Where does the energy go?
It is reflected by the open-ended λ/4 transmission line stub resonator.

If the stub was instead shorted to ground, the network would appear to be an open circuit, which is sometimes called a metal insulator.

 

[yefj]

The basic definition of resonance is "energy trapped within a cavity and it going from electric to magnetic type"
So whenrgy is trapped in a covity and doesnt go back thats why I understand we have a DIP in S11 of one port resonator.

but how can we understand the dip of S21 using same "trapped energy definition of resonance"

or there is some other basic definition of resonance which allows DIP in S11 and another case Dip in S21(as shown in this two port case)?

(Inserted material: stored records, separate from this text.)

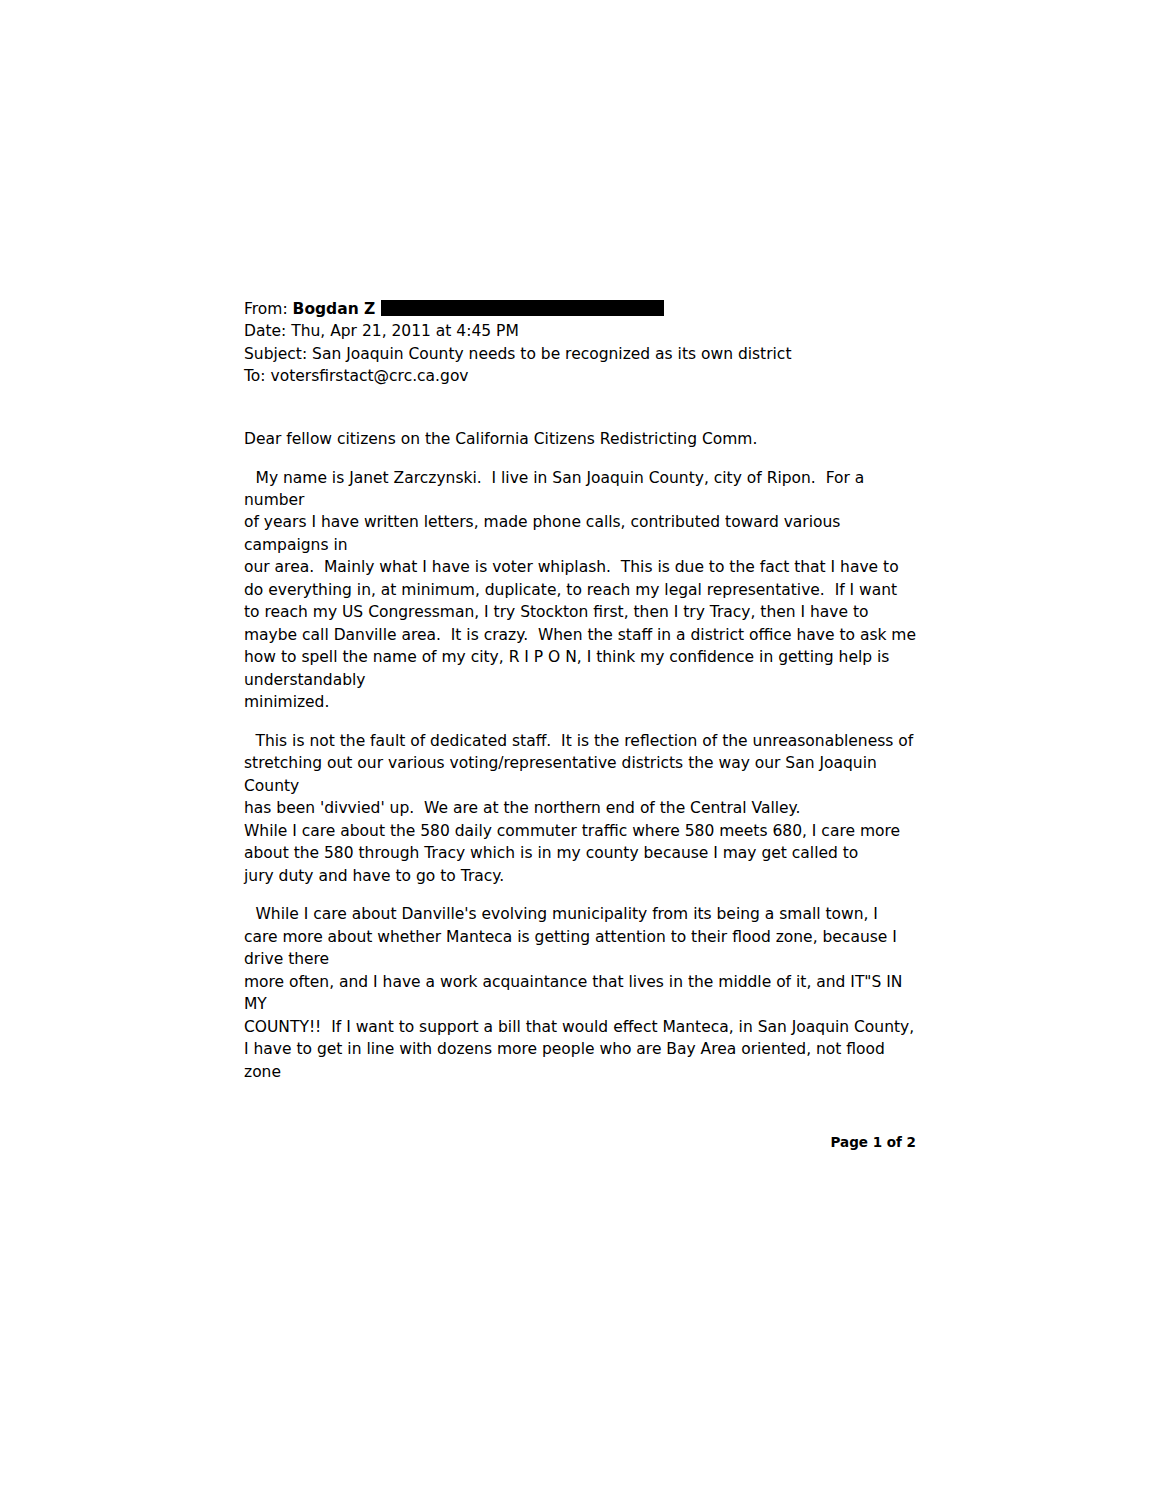From: Bogdan Z
Date: Thu, Apr 21, 2011 at 4:45 PM
Subject: San Joaquin County needs to be recognized as its own district
To: votersfirstact@crc.ca.gov
Dear fellow citizens on the California Citizens Redistricting Comm.
My name is Janet Zarczynski. I live in San Joaquin County, city of Ripon. For a number
of years I have written letters, made phone calls, contributed toward various campaigns in
our area. Mainly what I have is voter whiplash. This is due to the fact that I have to do everything in, at minimum, duplicate, to reach my legal representative. If I want to reach my US Congressman, I try Stockton first, then I try Tracy, then I have to maybe call Danville area. It is crazy. When the staff in a district office have to ask me how to spell the name of my city, R I P O N, I think my confidence in getting help is understandably
minimized.
This is not the fault of dedicated staff. It is the reflection of the unreasonableness of stretching out our various voting/representative districts the way our San Joaquin County
has been 'divvied' up. We are at the northern end of the Central Valley.
While I care about the 580 daily commuter traffic where 580 meets 680, I care more about the 580 through Tracy which is in my county because I may get called to
jury duty and have to go to Tracy.
While I care about Danville's evolving municipality from its being a small town, I care more about whether Manteca is getting attention to their flood zone, because I drive there
more often, and I have a work acquaintance that lives in the middle of it, and IT"S IN MY
COUNTY!! If I want to support a bill that would effect Manteca, in San Joaquin County,
I have to get in line with dozens more people who are Bay Area oriented, not flood zone
Page 1 of 2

I have a conflict in definitions regarding what is resonance because a resonator has dip in S11 unline in this case, so why they both considered the same "resonance" where is the trapped energy in the two port case?
Thanks.

 

[Baluncore]

The "trapped" energy is not relevant. Once a high-Q resonator is oscillating, no more energy is required to keep it oscillating. S-parameters assume a steady state. Maybe it is your concept of trapped energy circulating continuously in the resonator, like an LC tank circuit, that confuses the issue.

Avoid high-Q resonance, and look instead at the length of the stub. The input signal travels along the stub from the junction, then is reflected back to the junction. With an open-ended line, the phase of the incident wave cancels the reflected wave at the junction, making it look like a ground. If the stub were shorted at the end, the phase of the reflected wave would reinforce the incident wave.

The signal only propagates along the stub, once each way. You can see that it is not a high-Q resonator, because the dip is very wide, not narrow, as it would be with a high-Q resonant circuit.

 

[yefj]

Hello baluncore , from reading at the following link resonance is a situation when we have standing waves.
is this what happens here?
the reflected wave cancels the incoming wave at port 2 so why its a standing wave situation?
Thanks.

https://www.allaboutcircuits.com/textbook/alternating-current/chpt-14/standing-waves-and-resonance/

 

[Baluncore]

the reflected wave cancels the incoming wave at port 2 so why its a standing wave situation?

The cancellation occurs where the stub joins the line between port 1 and port 2. The forward wave in the stub is reflected from the impedance mismatch at the open-end of the stub, to become the reflected wave. The forward and reflected waves propagate independently. The standing wave is formed from the sum of the forward and reflected waves in the stub.